About 7 or 8 weeks ago I became a hospice patient. At that point I was sick. I was dealing with daily nausea and difficulty breathing, etc. The Lord has blessed me with no pain; except for brief pain one or two times! I was tested and tried for about 2 to 3 weeks and then with medication changes and the Lord’s mercy, I have become stronger again! When I was weak and not sure how long I could hang in there, I struggled some with life and death and God’s plan. It was hard for me to pray and spend time reading His Word partly because of fatigue. But, slowly and surely He restored my soul and has encouraged me!
In fact, He not only has spiritually encouraged me, He has physically restored me in many ways. My appetite is good and I can eat pretty much anything without trouble. I’m maintaining my weight. I don’t use oxygen at all right now and my oxygen levels are staying around 95% even at a night. I sleep in my own bed (rather than the hospital bed I used for about two weeks) and don’t need to have my head elevated. I go on short walks on the level by my house or go out for a few hours to visit here or there. I don’t have any pain. I have been able to go to church the past 5 weeks; I get tired but not bad. So, for the past 5 weeks I would say I am getting stronger slowly. God is being good to me! He has given me time to communicate with family and friends in so many ways! What a blessing the past few weeks have been!
Thank you for your continued prayers and visits and cards and flowers and emails and just simple thoughts of me throughout these weeks.
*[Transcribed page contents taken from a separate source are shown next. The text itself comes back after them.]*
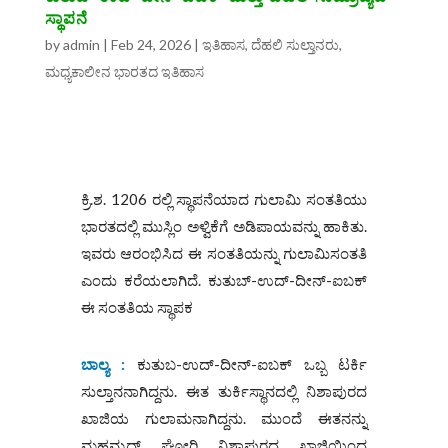
ಸ್ಥಾಪನೆ
by
admin
|
Feb 24, 2026
|
ಇತಿಹಾಸ
,
ದೆಹಲಿ ಸುಲ್ತಾನರು
,
ಮಧ್ಯಕಾಲೀನ ಭಾರತದ ಇತಿಹಾಸ
ಕ್ರಿ.ಶ. 1206 ರಲ್ಲಿ ಸ್ಥಾಪನೆಯಾದ ಗುಲಾಮಿ ಸಂತತಿಯು
ಭಾರತದಲ್ಲಿ ಮುಸ್ಲಿಂ ಅಳ್ವಿಕೆಗೆ ಅಡಿಪಾಯವನ್ನು ಹಾಕಿತು.
ಇವರು ಆರಂಭಿಸಿದ ಈ ಸಂತತಿಯನ್ನು ಗುಲಾಮಿಸಂತತಿ
ಎಂದು ಕರೆಯಲಾಗಿದೆ. ಕುತುಬ್-ಉದ್-ದೀನ್-ಐಬಕ್
ಈ ಸಂತತಿಯ ಸ್ಥಾಪಕ
ಬಾಲ್ಯ :
ಕುತುಬ-ಉದ್-ದೀನ್-ಐಬಕ್ ಒಬ್ಬ ಟರ್ಕಿ
ಸುಲ್ತಾನನಾಗಿದ್ದನು. ಈತ ತುರ್ಕಿಸ್ಥಾನದಲ್ಲಿ ನಿಶಾಪುರದ
ಖಾಜಿಯ ಗುಲಾಮನಾಗಿದ್ದನು. ಮುಂದೆ ಈತನನ್ನು
ಮಹಮ್ಮದ್ ಘೋರಿ ನಿಶಾಪುರದ ಖಾಜಿಯಿಂದ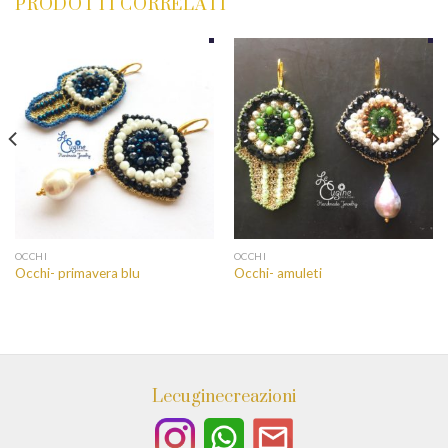
PRODOTTI CORRELATI
OCCHI
OCCHI
Occhi- primavera blu
Occhi- amuleti
Lecuginecreazioni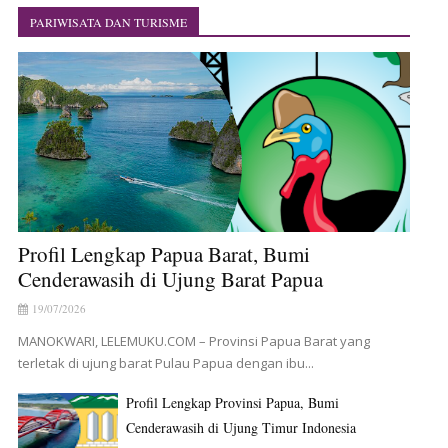
PARIWISATA DAN TURISME
Profil Lengkap Papua Barat, Bumi
Cenderawasih di Ujung Barat Papua
19/07/2026
MANOKWARI, LELEMUKU.COM – Provinsi Papua Barat yang
terletak di ujung barat Pulau Papua dengan ibu...
Profil Lengkap Provinsi Papua, Bumi
Cenderawasih di Ujung Timur Indonesia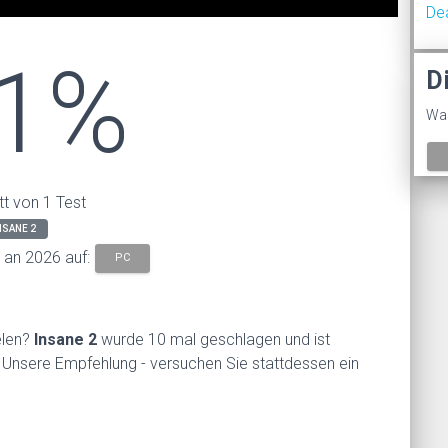
De
1%
D
Was
tt von 1 Test
NSANE 2
s an 2026 auf:
PC
elen?
Insane 2
wurde 10 mal geschlagen und ist
. Unsere Empfehlung - versuchen Sie stattdessen ein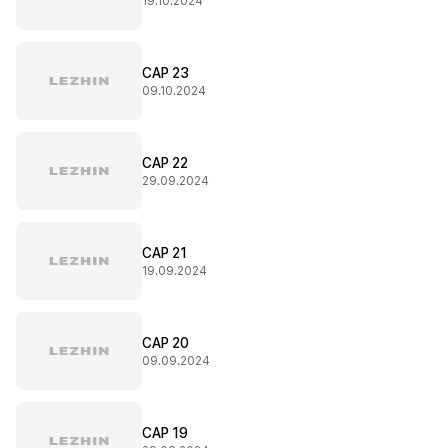
19.10.2024
CAP 23
09.10.2024
CAP 22
29.09.2024
CAP 21
19.09.2024
CAP 20
09.09.2024
CAP 19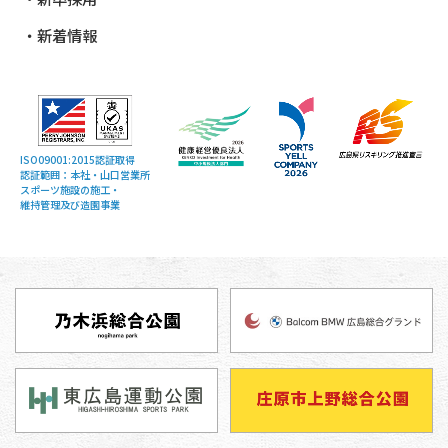
新着情報
ISO09001:2015認証取得
認証範囲：本社・山口営業所
スポーツ施設の施工・
維持管理及び造園事業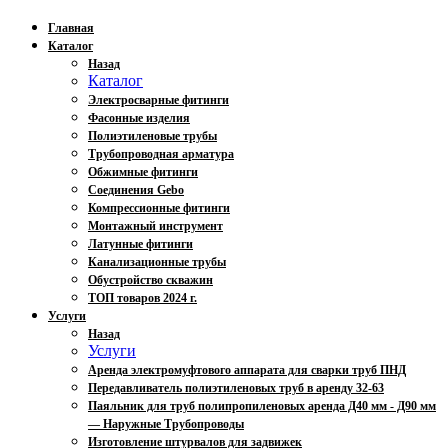
Главная
Каталог
Назад
Каталог
Электросварные фитинги
Фасонные изделия
Полиэтиленовые трубы
Трубопроводная арматура
Обжимные фитинги
Соединения Gebo
Компрессионные фитинги
Монтажный инструмент
Латунные фитинги
Канализационные трубы
Обустройство скважин
ТОП товаров 2024 г.
Услуги
Назад
Услуги
Аренда электромуфтового аппарата для сварки труб ПНД
Передавливатель полиэтиленовых труб в аренду 32-63
Паяльник для труб полипропиленовых аренда Д40 мм - Д90 мм
— Наружные Трубопроводы
Изготовление штурвалов для задвижек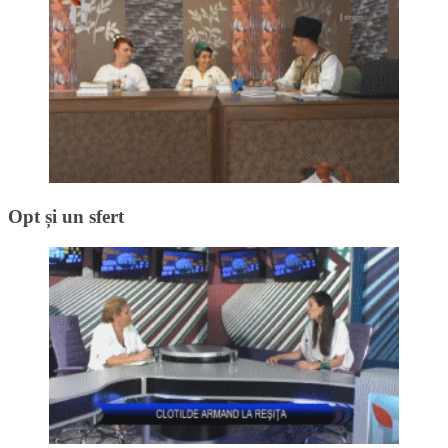
Opt și un sfert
It is so encouraging to see the Lord working through so many of you. Thanks for your love! Continue to find your strength in the Lord and look for His blessings in your lives; this also gives me encouragement! 12-26-07 Hi and a Blessed Christmas and a Happy New Year!!!
Just a quick note with some changes in my condition.
Over the past 2 to 3 weeks I have developed difficulty swallowing thin liquids. I can still eat solid foods fine. I also have a very soft voice, presently like laryngitis. I cough more. So, talking on the phone is harder. My family doesn’t leave me at home alone anymore. Mom is here almost all the time and my friend, Amy, has taken time off from work full-time to help. Sharon, my sister-in-law, visits frequently to help and allow Mom and Amy a little time to run errands and get out of the house for a little while. Pray for Mom; her hip has been causing her a lot of pain the past two weeks.
I am still blessed with minimal to no pain. My legs are tired when I try to walk. I have gotten out of the house a couple of times this week with a little help. I hope to be able to celebrate our family Christmastime together on New Year’s Eve late afternoon at Jim and Sharon’s house, Lord willing.
Thank you for your continued prayers!
Editor’s note: Julie went to be with the Lord on Dec. 29, 2007. The following note that Julie had prepared was read at the memorial service on Jan. 5.
Dear Family and Friends,
This is my final update. I have been overwhelmed at the outpouring of your love, prayers, cards, gifts, visits. Each one of you are special to me and have been brought into my life to help me learn more about Jesus and His love and compassion. I would be incomplete if it weren’t for each one of you.
My prayer has been that each one of you would know and believe Jesus is the only Savior and Lord. I have also prayed for your growth through reading the Bible and prayer and by going to church regularly.
The past four years the Lord has taught me many things–most of all that we only need Jesus. Things can be stripped away little by little, or all at once. But, if we have Jesus that is all we need. And, as we get to know Him, Jesus will be all we want.
I want you all to know your prayers have been answered–I am healed! I am whole and I am enjoying Jesus and the wonders of heaven!